I'm trying to convert pdfs to text files. I use this command to perform the conversion:

gs -dBATCH -dNOPAUSE -sDEVICE=txtwrite -sOutputFile=output.txt input.pdf

Ghostscript version is 9.07.

I get all the text shown in PDF. I'd like to preserve the blank lines in the text file if possible.

Thanks

Will
  • 1,718
  • 3
  • 15
  • 23
  • Typically, a PDF *has* no blank lines. Even the notion of a 'line' is fairly broad - the specifications allow for a sequence of text to be emitted on a single line, but it also allows "any" x and y position for any text. For such an objective, you must compare the y position of each 'line' and decide whether or not the distance is far enough apart to count as "blank". – Jongware Mar 21 '16 at 01:15

1 Answers1

1

You should upgrade, the current version of Ghostscript is 9.18 and 9.19 will be released very shortly. Each of the interim versions includes fixes to the txtwrite device.

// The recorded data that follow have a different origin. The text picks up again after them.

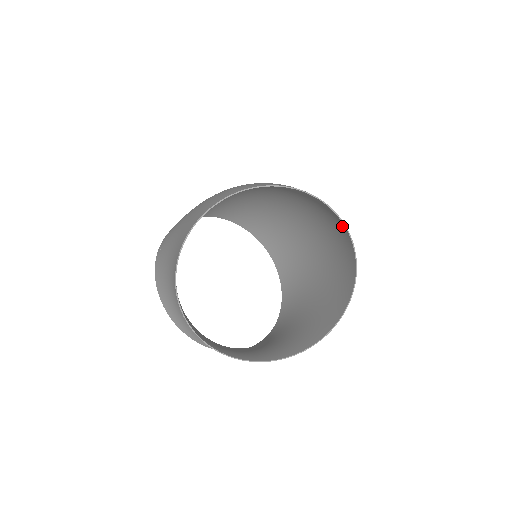
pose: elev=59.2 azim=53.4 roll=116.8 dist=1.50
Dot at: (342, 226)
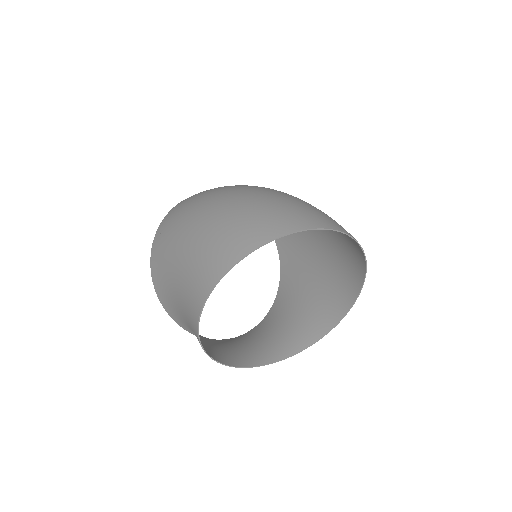
Dot at: occluded
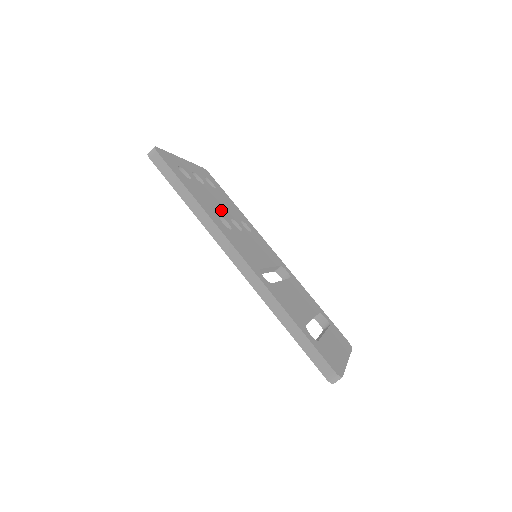
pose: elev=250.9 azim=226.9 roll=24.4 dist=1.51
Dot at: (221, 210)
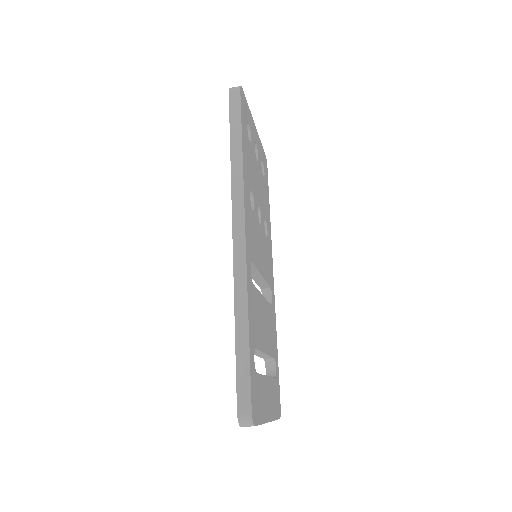
Dot at: (256, 190)
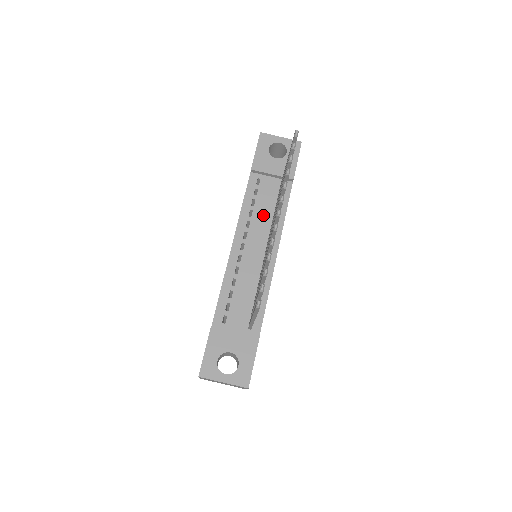
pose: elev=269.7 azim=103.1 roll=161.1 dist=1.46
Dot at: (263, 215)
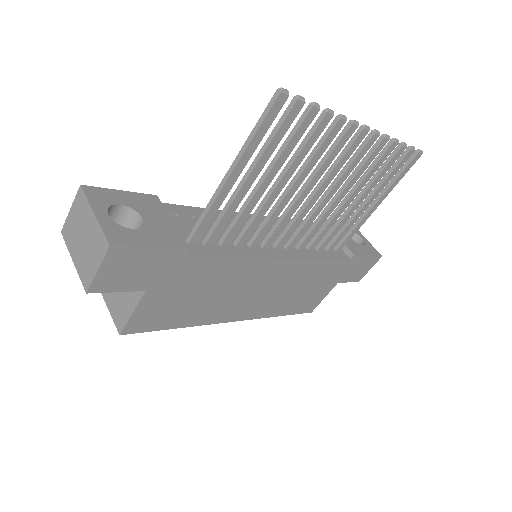
Dot at: occluded
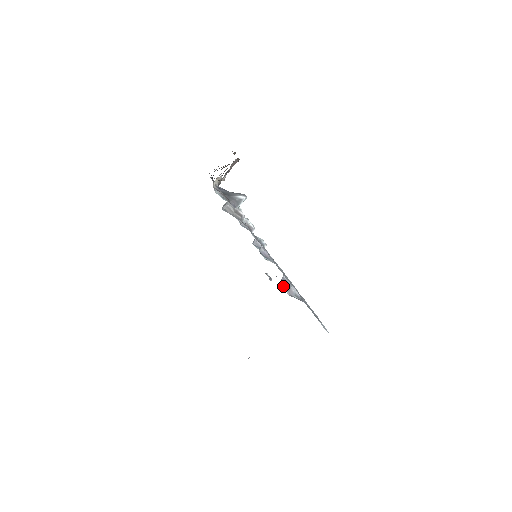
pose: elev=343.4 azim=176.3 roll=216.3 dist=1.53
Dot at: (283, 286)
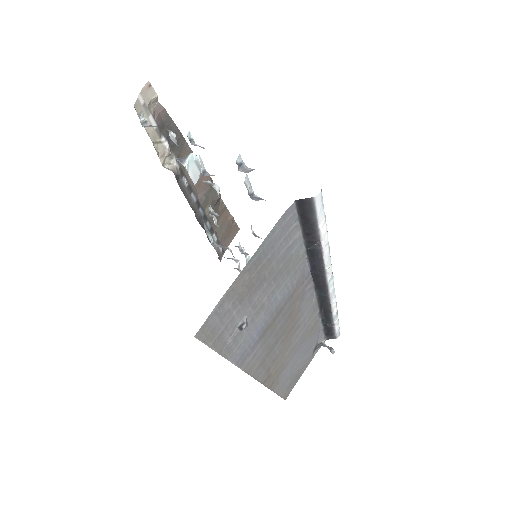
Dot at: (247, 189)
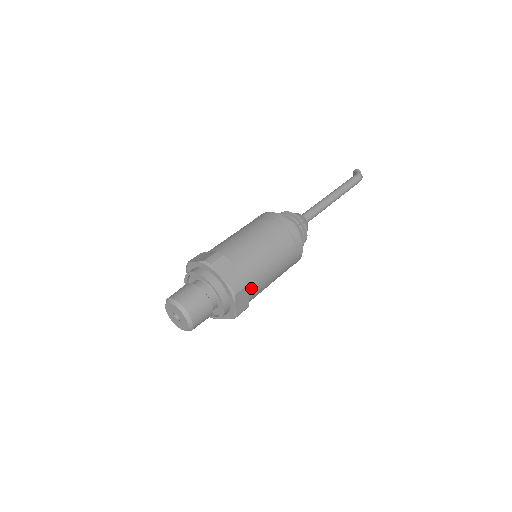
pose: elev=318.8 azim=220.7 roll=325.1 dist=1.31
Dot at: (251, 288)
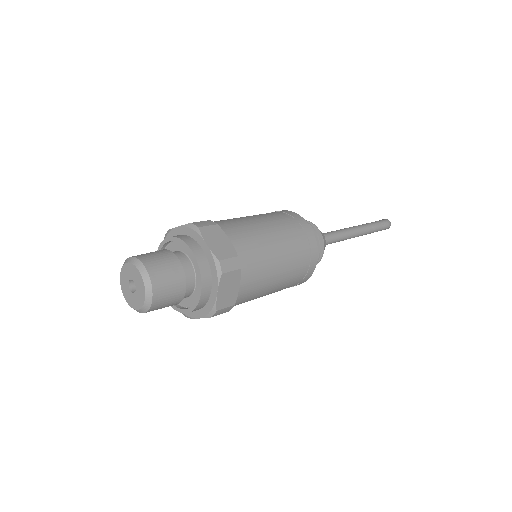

Although it is true that PDF files do not include blank lines, the txtwrite device does have a mode whereby it will attempt to produce a reasonable representation of the original layout by using spaces and blank lines in a text file.

This is the default action in the current version of txtwrite, so you ought to be getting this already, unless you have selected a different TextFormat.

This mode is highly heuristic, easily fooled, doesn't cope well with superscripts, subscripts, significant point size changes and possibly other attributes which make the layout difficult to reproduce. Obviously without seeing your input file, there's nothing more I can tell you.

KenS
  • 30,202
  • 3
  • 34
  • 51